- WHAT YOU ARE ASKED TO DO -
Rewrite the whole listing, replacing each "project" with "work" and leaving everything else unchanged.

::: SUPPLIED DATA

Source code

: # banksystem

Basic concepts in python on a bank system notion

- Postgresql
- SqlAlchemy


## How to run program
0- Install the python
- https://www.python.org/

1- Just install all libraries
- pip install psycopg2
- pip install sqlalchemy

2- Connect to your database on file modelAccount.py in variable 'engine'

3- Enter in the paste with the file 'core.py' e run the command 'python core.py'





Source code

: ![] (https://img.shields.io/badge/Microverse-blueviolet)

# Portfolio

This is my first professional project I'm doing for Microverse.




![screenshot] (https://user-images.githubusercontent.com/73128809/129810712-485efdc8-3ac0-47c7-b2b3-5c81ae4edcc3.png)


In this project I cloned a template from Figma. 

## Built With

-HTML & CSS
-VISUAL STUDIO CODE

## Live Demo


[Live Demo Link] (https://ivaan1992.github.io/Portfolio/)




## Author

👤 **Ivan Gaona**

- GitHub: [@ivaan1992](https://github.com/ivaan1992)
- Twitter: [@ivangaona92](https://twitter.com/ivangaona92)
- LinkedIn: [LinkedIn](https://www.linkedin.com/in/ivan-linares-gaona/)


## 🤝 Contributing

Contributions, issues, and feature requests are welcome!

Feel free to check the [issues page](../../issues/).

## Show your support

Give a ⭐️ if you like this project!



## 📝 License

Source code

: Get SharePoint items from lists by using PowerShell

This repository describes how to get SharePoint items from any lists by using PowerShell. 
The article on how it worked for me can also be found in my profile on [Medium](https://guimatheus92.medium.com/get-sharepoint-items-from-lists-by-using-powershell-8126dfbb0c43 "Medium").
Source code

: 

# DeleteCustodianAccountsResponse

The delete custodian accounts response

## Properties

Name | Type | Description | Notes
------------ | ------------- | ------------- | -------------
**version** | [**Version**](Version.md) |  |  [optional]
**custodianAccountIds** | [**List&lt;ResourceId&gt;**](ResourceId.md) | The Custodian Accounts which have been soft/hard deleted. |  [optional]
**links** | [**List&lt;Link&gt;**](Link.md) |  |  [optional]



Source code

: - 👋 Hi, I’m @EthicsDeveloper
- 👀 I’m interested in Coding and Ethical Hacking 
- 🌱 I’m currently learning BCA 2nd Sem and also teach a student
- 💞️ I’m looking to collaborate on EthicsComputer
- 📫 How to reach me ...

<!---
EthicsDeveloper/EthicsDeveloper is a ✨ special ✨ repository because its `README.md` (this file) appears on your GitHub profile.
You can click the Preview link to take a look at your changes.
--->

::::::

- ANSWER TO THE EXERCISE -
Source code

: # banksystem

Basic concepts in python on a bank system notion

- Postgresql
- SqlAlchemy


## How to run program
0- Install the python
- https://www.python.org/

1- Just install all libraries
- pip install psycopg2
- pip install sqlalchemy

2- Connect to your database on file modelAccount.py in variable 'engine'

3- Enter in the paste with the file 'core.py' e run the command 'python core.py'





Source code

: ![] (https://img.shields.io/badge/Microverse-blueviolet)

# Portfolio

This is my first professional work I'm doing for Microverse.




![screenshot] (https://user-images.githubusercontent.com/73128809/129810712-485efdc8-3ac0-47c7-b2b3-5c81ae4edcc3.png)


In this work I cloned a template from Figma. 

## Built With

-HTML & CSS
-VISUAL STUDIO CODE

## Live Demo


[Live Demo Link] (https://ivaan1992.github.io/Portfolio/)




## Author

👤 **Ivan Gaona**

- GitHub: [@ivaan1992](https://github.com/ivaan1992)
- Twitter: [@ivangaona92](https://twitter.com/ivangaona92)
- LinkedIn: [LinkedIn](https://www.linkedin.com/in/ivan-linares-gaona/)


## 🤝 Contributing

Contributions, issues, and feature requests are welcome!

Feel free to check the [issues page](../../issues/).

## Show your support

Give a ⭐️ if you like this work!



## 📝 License

Source code

: Get SharePoint items from lists by using PowerShell

This repository describes how to get SharePoint items from any lists by using PowerShell. 
The article on how it worked for me can also be found in my profile on [Medium](https://guimatheus92.medium.com/get-sharepoint-items-from-lists-by-using-powershell-8126dfbb0c43 "Medium").
Source code

: 

# DeleteCustodianAccountsResponse

The delete custodian accounts response

## Properties

Name | Type | Description | Notes
------------ | ------------- | ------------- | -------------
**version** | [**Version**](Version.md) |  |  [optional]
**custodianAccountIds** | [**List&lt;ResourceId&gt;**](ResourceId.md) | The Custodian Accounts which have been soft/hard deleted. |  [optional]
**links** | [**List&lt;Link&gt;**](Link.md) |  |  [optional]



Source code

: - 👋 Hi, I’m @EthicsDeveloper
- 👀 I’m interested in Coding and Ethical Hacking 
- 🌱 I’m currently learning BCA 2nd Sem and also teach a student
- 💞️ I’m looking to collaborate on EthicsComputer
- 📫 How to reach me ...

<!---
EthicsDeveloper/EthicsDeveloper is a ✨ special ✨ repository because its `README.md` (this file) appears on your GitHub profile.
You can click the Preview link to take a look at your changes.
--->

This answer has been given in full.